## Exercise aim
Each record must be copied in full and unchanged; any image it holds is excluded.

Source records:
"""
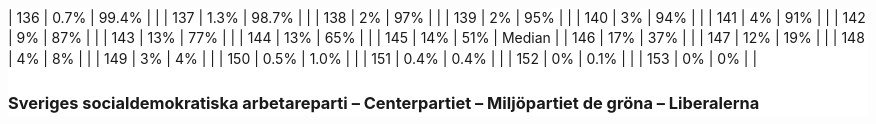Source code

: | 136 | 0.7% | 99.4% |  |
| 137 | 1.3% | 98.7% |  |
| 138 | 2% | 97% |  |
| 139 | 2% | 95% |  |
| 140 | 3% | 94% |  |
| 141 | 4% | 91% |  |
| 142 | 9% | 87% |  |
| 143 | 13% | 77% |  |
| 144 | 13% | 65% |  |
| 145 | 14% | 51% | Median |
| 146 | 17% | 37% |  |
| 147 | 12% | 19% |  |
| 148 | 4% | 8% |  |
| 149 | 3% | 4% |  |
| 150 | 0.5% | 1.0% |  |
| 151 | 0.4% | 0.4% |  |
| 152 | 0% | 0.1% |  |
| 153 | 0% | 0% |  |

### Sveriges socialdemokratiska arbetareparti – Centerpartiet – Miljöpartiet de gröna – Liberalerna
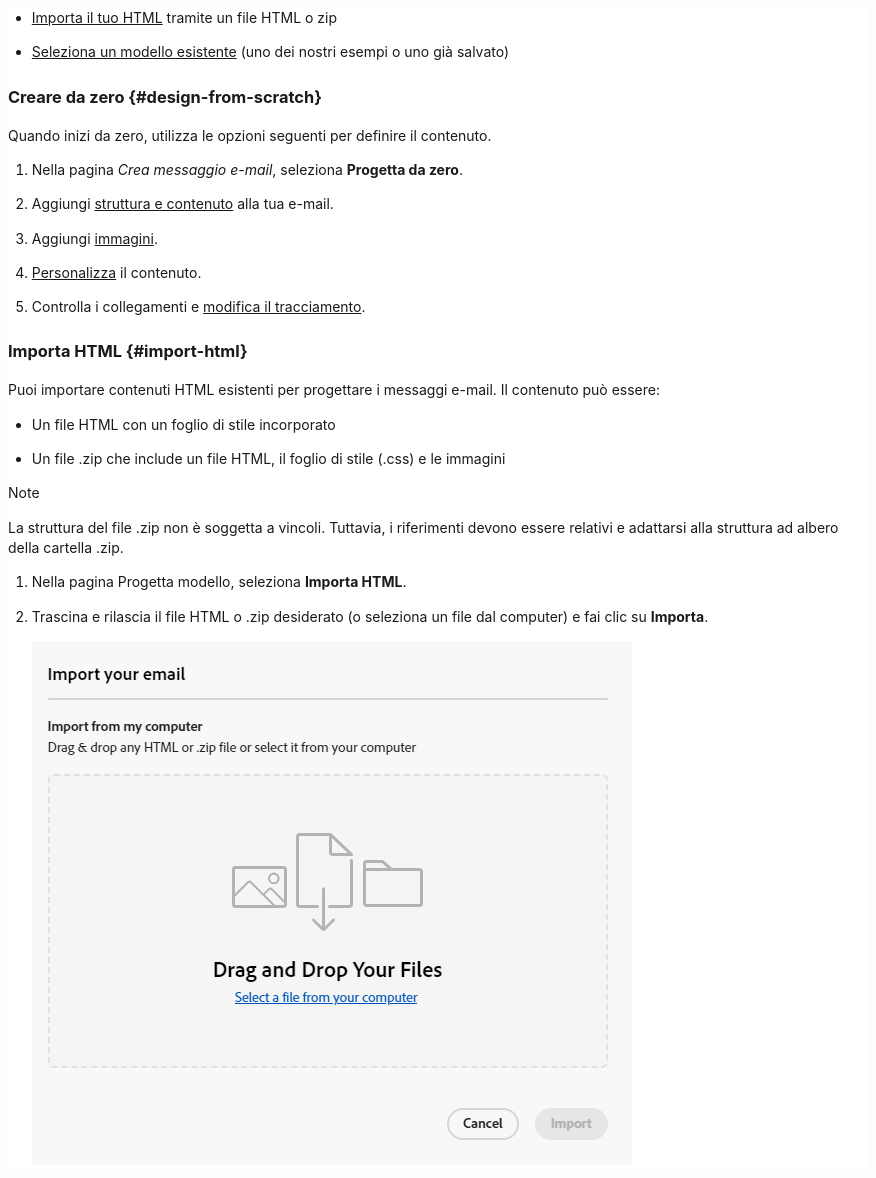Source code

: * [Importa il tuo HTML](#import-html) tramite un file HTML o zip

* [Seleziona un modello esistente](#choose-a-template) (uno dei nostri esempi o uno già salvato)

### Creare da zero {#design-from-scratch}

Quando inizi da zero, utilizza le opzioni seguenti per definire il contenuto.

1. Nella pagina _Crea messaggio e-mail_, seleziona **Progetta da zero**.

1. Aggiungi [struttura e contenuto](#add-structure-and-content) alla tua e-mail.

1. Aggiungi [immagini](#add-assets).

1. [Personalizza](#personalize-content) il contenuto.

1. Controlla i collegamenti e [modifica il tracciamento](#edit-url-tracking).

### Importa HTML {#import-html}

Puoi importare contenuti HTML esistenti per progettare i messaggi e-mail. Il contenuto può essere:

* Un file HTML con un foglio di stile incorporato

* Un file .zip che include un file HTML, il foglio di stile (.css) e le immagini

>[!NOTE]
>
>La struttura del file .zip non è soggetta a vincoli. Tuttavia, i riferimenti devono essere relativi e adattarsi alla struttura ad albero della cartella .zip.

1. Nella pagina Progetta modello, seleziona **Importa HTML**.

1. Trascina e rilascia il file HTML o .zip desiderato (o seleziona un file dal computer) e fai clic su **Importa**.

   ![](assets/authoring-import-your-html-1.png)
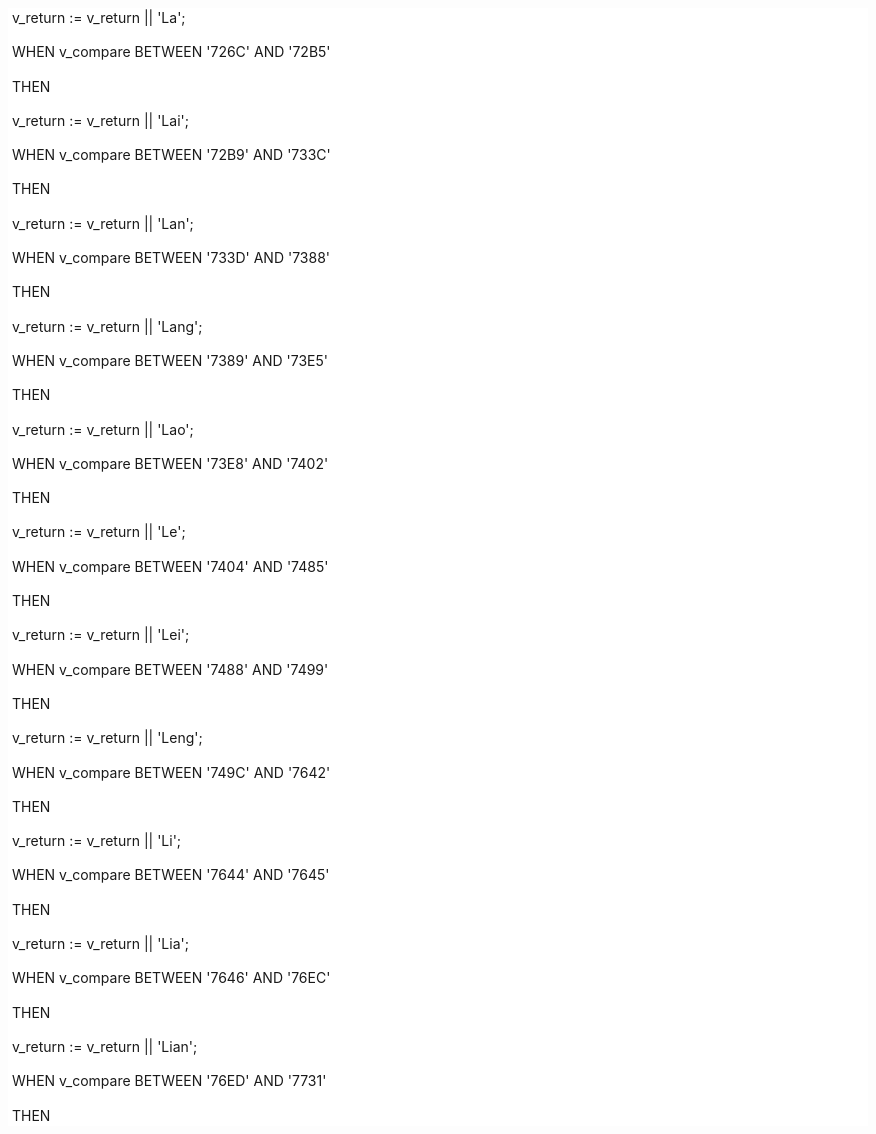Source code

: ​                  v_return := v_return || 'La';

​               WHEN v_compare BETWEEN '726C' AND '72B5'

​               THEN

​                  v_return := v_return || 'Lai';

​               WHEN v_compare BETWEEN '72B9' AND '733C'

​               THEN

​                  v_return := v_return || 'Lan';

​               WHEN v_compare BETWEEN '733D' AND '7388'

​               THEN

​                  v_return := v_return || 'Lang';

​               WHEN v_compare BETWEEN '7389' AND '73E5'

​               THEN

​                  v_return := v_return || 'Lao';

​               WHEN v_compare BETWEEN '73E8' AND '7402'

​               THEN

​                  v_return := v_return || 'Le';

​               WHEN v_compare BETWEEN '7404' AND '7485'

​               THEN

​                  v_return := v_return || 'Lei';

​               WHEN v_compare BETWEEN '7488' AND '7499'

​               THEN

​                  v_return := v_return || 'Leng';

​               WHEN v_compare BETWEEN '749C' AND '7642'

​               THEN

​                  v_return := v_return || 'Li';

​               WHEN v_compare BETWEEN '7644' AND '7645'

​               THEN

​                  v_return := v_return || 'Lia';

​               WHEN v_compare BETWEEN '7646' AND '76EC'

​               THEN

​                  v_return := v_return || 'Lian';

​               WHEN v_compare BETWEEN '76ED' AND '7731'

​               THEN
"""
## The completed task
Source code

: | 136 | 0.7% | 99.4% |  |
| 137 | 1.3% | 98.7% |  |
| 138 | 2% | 97% |  |
| 139 | 2% | 95% |  |
| 140 | 3% | 94% |  |
| 141 | 4% | 91% |  |
| 142 | 9% | 87% |  |
| 143 | 13% | 77% |  |
| 144 | 13% | 65% |  |
| 145 | 14% | 51% | Median |
| 146 | 17% | 37% |  |
| 147 | 12% | 19% |  |
| 148 | 4% | 8% |  |
| 149 | 3% | 4% |  |
| 150 | 0.5% | 1.0% |  |
| 151 | 0.4% | 0.4% |  |
| 152 | 0% | 0.1% |  |
| 153 | 0% | 0% |  |

### Sveriges socialdemokratiska arbetareparti – Centerpartiet – Miljöpartiet de gröna – Liberalerna
Source code

: * [Importa il tuo HTML](#import-html) tramite un file HTML o zip

* [Seleziona un modello esistente](#choose-a-template) (uno dei nostri esempi o uno già salvato)

### Creare da zero {#design-from-scratch}

Quando inizi da zero, utilizza le opzioni seguenti per definire il contenuto.

1. Nella pagina _Crea messaggio e-mail_, seleziona **Progetta da zero**.

1. Aggiungi [struttura e contenuto](#add-structure-and-content) alla tua e-mail.

1. Aggiungi [immagini](#add-assets).

1. [Personalizza](#personalize-content) il contenuto.

1. Controlla i collegamenti e [modifica il tracciamento](#edit-url-tracking).

### Importa HTML {#import-html}

Puoi importare contenuti HTML esistenti per progettare i messaggi e-mail. Il contenuto può essere:

* Un file HTML con un foglio di stile incorporato

* Un file .zip che include un file HTML, il foglio di stile (.css) e le immagini

>[!NOTE]
>
>La struttura del file .zip non è soggetta a vincoli. Tuttavia, i riferimenti devono essere relativi e adattarsi alla struttura ad albero della cartella .zip.

1. Nella pagina Progetta modello, seleziona **Importa HTML**.

1. Trascina e rilascia il file HTML o .zip desiderato (o seleziona un file dal computer) e fai clic su **Importa**.

   ![](assets/authoring-import-your-html-1.png)
Source code

: ​                  v_return := v_return || 'La';

​               WHEN v_compare BETWEEN '726C' AND '72B5'

​               THEN

​                  v_return := v_return || 'Lai';

​               WHEN v_compare BETWEEN '72B9' AND '733C'

​               THEN

​                  v_return := v_return || 'Lan';

​               WHEN v_compare BETWEEN '733D' AND '7388'

​               THEN

​                  v_return := v_return || 'Lang';

​               WHEN v_compare BETWEEN '7389' AND '73E5'

​               THEN

​                  v_return := v_return || 'Lao';

​               WHEN v_compare BETWEEN '73E8' AND '7402'

​               THEN

​                  v_return := v_return || 'Le';

​               WHEN v_compare BETWEEN '7404' AND '7485'

​               THEN

​                  v_return := v_return || 'Lei';

​               WHEN v_compare BETWEEN '7488' AND '7499'

​               THEN

​                  v_return := v_return || 'Leng';

​               WHEN v_compare BETWEEN '749C' AND '7642'

​               THEN

​                  v_return := v_return || 'Li';

​               WHEN v_compare BETWEEN '7644' AND '7645'

​               THEN

​                  v_return := v_return || 'Lia';

​               WHEN v_compare BETWEEN '7646' AND '76EC'

​               THEN

​                  v_return := v_return || 'Lian';

​               WHEN v_compare BETWEEN '76ED' AND '7731'

​               THEN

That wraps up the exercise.